I have a Pandas dataframe that looks something like this:
Values | Check |
---|---|
[0.01, -0.5, 0.07] | 0.1 |
[0.03, 0.04, 0.08] | 0.2 |
I would like to add a column to this dataframe in which I would have, for each row, the index of the most similar value in the array of "Values" to the value of the column "Check". For instance, in the example I put I will have in both cases "0", since in both the first value of the array is the nearest to the Check.
For that I tried this code:
First of all, I defined a function to look for the nearest value:
def find_nearest(array, value):
array = np.array(array)
nearest_index = np.where(abs(array - value) == abs(array - value).min())[0]
nearest_value = array[abs(array - value) == abs(array - value).min()]
return nearest_index, nearest_value
Then I use it in my dataframe:
data['nearest'] = find_nearest(data['Values'], data['Check'][0])
However, I get this error:
The truth value of an array with more than one element is ambiguous. Use a.any() or a.all()

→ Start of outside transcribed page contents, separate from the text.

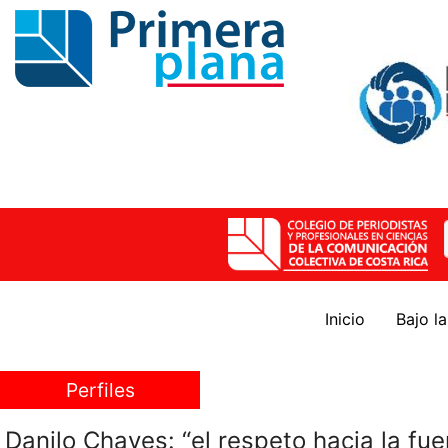
Inicio
Bajo l
Perfiles
Danilo Chaves: “el respeto hacia la fu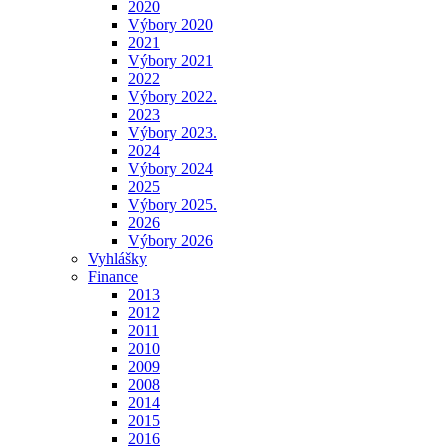
2020
Výbory 2020
2021
Výbory 2021
2022
Výbory 2022.
2023
Výbory 2023.
2024
Výbory 2024
2025
Výbory 2025.
2026
Výbory 2026
Vyhlášky
Finance
2013
2012
2011
2010
2009
2008
2014
2015
2016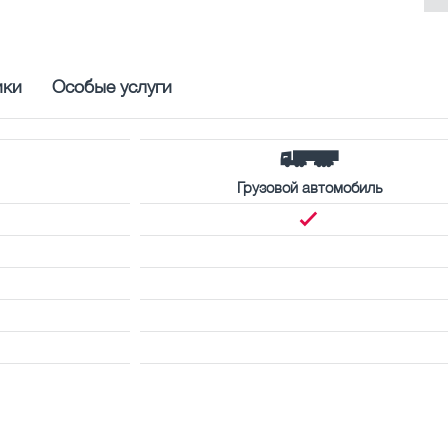
ики
Особые услуги
Грузовой автомобиль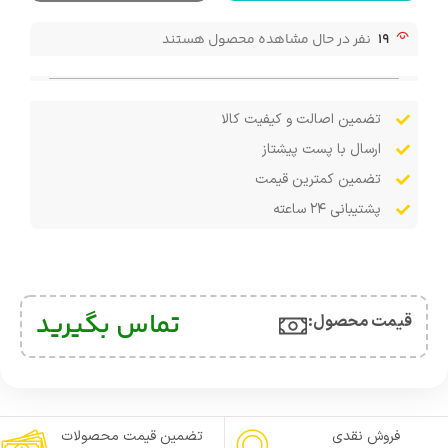
19
نفر در حال مشاهده محصول هستند
تضمین اصالت و کیفیت کالا
ارسال با پست پیشتاز
تضمین کمترین قیمت
پشتیبانی ۲۴ ساعته
تماس بگیرید
قیمت محصول:​
فروش نقدی
تضمین قیمت محصولات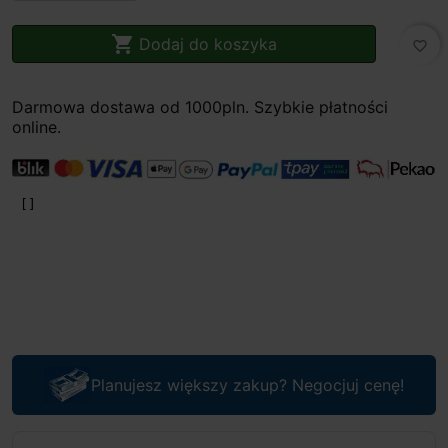

Dodaj do koszyka
favorite_border
Darmowa dostawa od 1000pln. Szybkie płatności
online.
Planujesz większy zakup? Negocjuj cenę!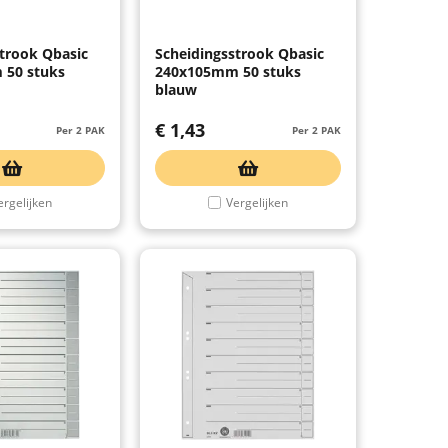
trook Qbasic
Scheidingsstrook Qbasic
 50 stuks
240x105mm 50 stuks
blauw
€
1,43
Per 2 PAK
Per 2 PAK
ergelijken
Vergelijken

Does anybody know how to solve this? I tried using the function with just an array and a value and it works, so I think that the problem is that the function doesn't work with dataframes, but I don't really know how to do it otherwise.
Thank you in advance.
CodePudding user response:
IIUC use:
data['nearest'] = [find_nearest(a, b) for a, b in zip(data['Values'], data['Check'])]
Or:
data['nearest'] = data.apply(lambda x: find_nearest(x['Values'], x['Check']), axis=1)
print (data)
Values Check nearest
0 [0.01, -0.5, 0.07] 0.1 ([2], [0.07])
1 [0.03, 0.04, 0.08] 0.2 ([2], [0.08])